Q: What do we mean when we say in the Apostles’ Creed that Jesus descended into hell?
In approaching this question, we must examine the word hell. Usually, when we hear the word hell, we immediately think of the place of eternal damnation for those who have rejected God in this life and have committed mortal sins without repentance.
However, in the Old Testament, hell (or sheol in the Hebrew texts or hades in Greek texts) referred to “the place of the dead.” (Interestingly, our English word hell is derived from a Germanic name for the place of the dead in Tuetonic mythology.) This hell was for both the good and the bad, the just and the unjust. It was the nether world, a region of darkness. In the later writings of the Old Testament, a clear distinction is made between where the good resided in hell versus where the bad were, the two being separated by an impassable abyss. The section for the unjust was named Gehenna, where the souls would suffer eternal torment by fire.
Our Lord attested to this “land of the dead” understanding of hell: Recall the parable of Lazarus, the poor beggar, who sat at the gate of the rich man, traditionally called Dives (cf. Lk 16:19ff). Lazarus dies and is taken to the “land of the dead” (the original Greek text uses the word hades) and is comforted at the bosom of Abraham. Dives also dies and goes to the “land of the dead”; however, he finds eternal torment, being tortured in flames. Dives sees Lazarus and cries out to Abraham for relief. However, Abraham replies, “My child, remember that you were well off in your lifetime, while Lazarus was in misery. Now he has found consolation here, but you have found torment. And that is not all. Between you and us there is fixed a great abyss, so that those who might wish to cross from here to you cannot do so, nor can anyone cross from your side to us.”
Our Lord also emphasized the “eternal punishment” of hell: When Jesus spoke of the coming last judgment and the separating of the righteous from the evil, he will say to the latter, “Out of my sight you condemned, into that everlasting fire prepared for the devil and his angels” (cf. Mt 25:31ff). Jesus also spoke of “risking the fires of Gehenna” for serious sins, like anger and hatred (Mt 5:21ff), and adultery and impurity (Mt 5:27ff).
Given this understanding, we believe that the sin of Adam and Eve had closed the Gates of Heaven. The holy souls awaited the Redeemer in the land of the dead, or hell. Our Lord offered the perfect sacrifice for all sin by dying on the cross, the redemptive act that touches all people of every time — past, present and future. He was then buried. During that time, He descended among the dead: His soul, separated from His body, joined the holy souls awaiting the Savior in the Land of the Dead. Remember St. Paul wrote, “‘He ascended’ — what does this mean but that He had first descended into the lower regions of the earth? He who descended is the very one who ascended high above the heavens, that He might fill all men with His gifts” (Eph 4:9-10). His descent among the dead brought to completion the proclamation of the Gospel and liberated those holy souls who had long awaited their Redeemer. The Gates of Heaven were now open, and these holy souls entered everlasting happiness enjoying the beatific vision. Please note Jesus did not deliver those souls damned to eternal punishment in hell nor did He destroy hell as such; they remained in that state and place of damnation begun at the time of their particular judgment.
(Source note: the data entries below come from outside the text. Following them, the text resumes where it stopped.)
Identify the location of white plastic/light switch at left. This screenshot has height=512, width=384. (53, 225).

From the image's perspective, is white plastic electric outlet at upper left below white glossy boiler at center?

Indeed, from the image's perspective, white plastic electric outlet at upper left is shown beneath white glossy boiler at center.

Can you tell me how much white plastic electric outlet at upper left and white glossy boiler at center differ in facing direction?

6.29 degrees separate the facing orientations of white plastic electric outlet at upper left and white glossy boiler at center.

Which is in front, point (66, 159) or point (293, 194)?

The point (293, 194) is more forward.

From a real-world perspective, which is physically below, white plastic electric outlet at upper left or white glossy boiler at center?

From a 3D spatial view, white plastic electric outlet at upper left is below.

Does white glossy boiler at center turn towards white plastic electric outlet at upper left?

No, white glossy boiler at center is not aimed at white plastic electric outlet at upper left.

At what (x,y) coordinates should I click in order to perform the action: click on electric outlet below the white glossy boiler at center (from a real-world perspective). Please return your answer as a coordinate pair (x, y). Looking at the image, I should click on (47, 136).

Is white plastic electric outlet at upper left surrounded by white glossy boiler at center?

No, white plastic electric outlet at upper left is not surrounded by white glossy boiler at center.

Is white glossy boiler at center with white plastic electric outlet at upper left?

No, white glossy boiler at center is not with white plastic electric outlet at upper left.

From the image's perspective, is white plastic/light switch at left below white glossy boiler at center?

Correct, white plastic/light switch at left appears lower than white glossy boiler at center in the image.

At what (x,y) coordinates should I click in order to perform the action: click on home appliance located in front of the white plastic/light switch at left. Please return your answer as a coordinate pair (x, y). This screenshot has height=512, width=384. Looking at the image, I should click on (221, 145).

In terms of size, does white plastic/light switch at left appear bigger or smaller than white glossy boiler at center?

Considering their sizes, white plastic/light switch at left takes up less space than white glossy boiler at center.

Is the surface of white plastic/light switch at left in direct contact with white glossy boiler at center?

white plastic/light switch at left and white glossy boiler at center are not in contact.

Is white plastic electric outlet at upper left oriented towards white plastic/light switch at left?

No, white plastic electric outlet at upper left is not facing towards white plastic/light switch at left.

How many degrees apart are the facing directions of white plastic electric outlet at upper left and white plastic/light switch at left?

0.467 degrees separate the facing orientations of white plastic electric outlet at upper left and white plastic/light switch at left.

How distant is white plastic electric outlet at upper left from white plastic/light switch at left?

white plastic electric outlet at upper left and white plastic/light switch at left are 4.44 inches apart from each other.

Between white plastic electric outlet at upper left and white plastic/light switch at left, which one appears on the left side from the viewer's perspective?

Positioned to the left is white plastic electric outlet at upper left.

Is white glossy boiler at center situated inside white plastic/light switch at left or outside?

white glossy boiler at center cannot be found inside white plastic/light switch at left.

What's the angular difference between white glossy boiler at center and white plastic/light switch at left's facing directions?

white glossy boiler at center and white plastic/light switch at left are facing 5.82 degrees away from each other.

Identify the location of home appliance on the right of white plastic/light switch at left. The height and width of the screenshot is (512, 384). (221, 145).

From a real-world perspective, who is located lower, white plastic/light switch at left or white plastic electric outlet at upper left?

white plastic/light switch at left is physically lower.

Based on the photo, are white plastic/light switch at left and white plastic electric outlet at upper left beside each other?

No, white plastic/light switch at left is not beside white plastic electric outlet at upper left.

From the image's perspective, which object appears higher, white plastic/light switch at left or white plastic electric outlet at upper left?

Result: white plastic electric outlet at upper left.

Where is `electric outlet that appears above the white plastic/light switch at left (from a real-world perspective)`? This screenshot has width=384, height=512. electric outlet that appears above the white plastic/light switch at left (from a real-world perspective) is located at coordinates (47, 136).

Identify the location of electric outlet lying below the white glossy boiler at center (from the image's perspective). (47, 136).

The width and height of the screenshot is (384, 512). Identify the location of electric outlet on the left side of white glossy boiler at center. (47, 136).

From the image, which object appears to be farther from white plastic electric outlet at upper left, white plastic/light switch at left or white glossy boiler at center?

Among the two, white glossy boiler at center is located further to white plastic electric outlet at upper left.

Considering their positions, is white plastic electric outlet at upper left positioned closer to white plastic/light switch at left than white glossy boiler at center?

The Catechism highlights the importance of this event: “This is the last phase of Jesus’ messianic mission, a phase which is condensed in time but vast in its real significance: the spread of Christ’s redemptive work to all men of all times and all places, for all who are saved have been made sharers in the redemption” (No. 634).
An “Ancient Homily” of the early Church for Holy Saturday captured this event: “The whole earth keeps silence because the King is asleep. The earth trembled and is still because God has fallen asleep in the flesh and He has raised up all who have slept ever since the world began…. He has gone to search for our first parent, as for a lost sheep. Greatly desiring to visit those who live in darkness and in the shadow of death, He has gone to free from sorrow the captives of Adam and Eve, He who is both God and the Son of Eve…. ‘I am your God, who for your sake have become your Son…. I order you, O sleeper, to awake. I did not create you to be held a prisoner in hell. Rise from the dead, for I am the life of the dead.”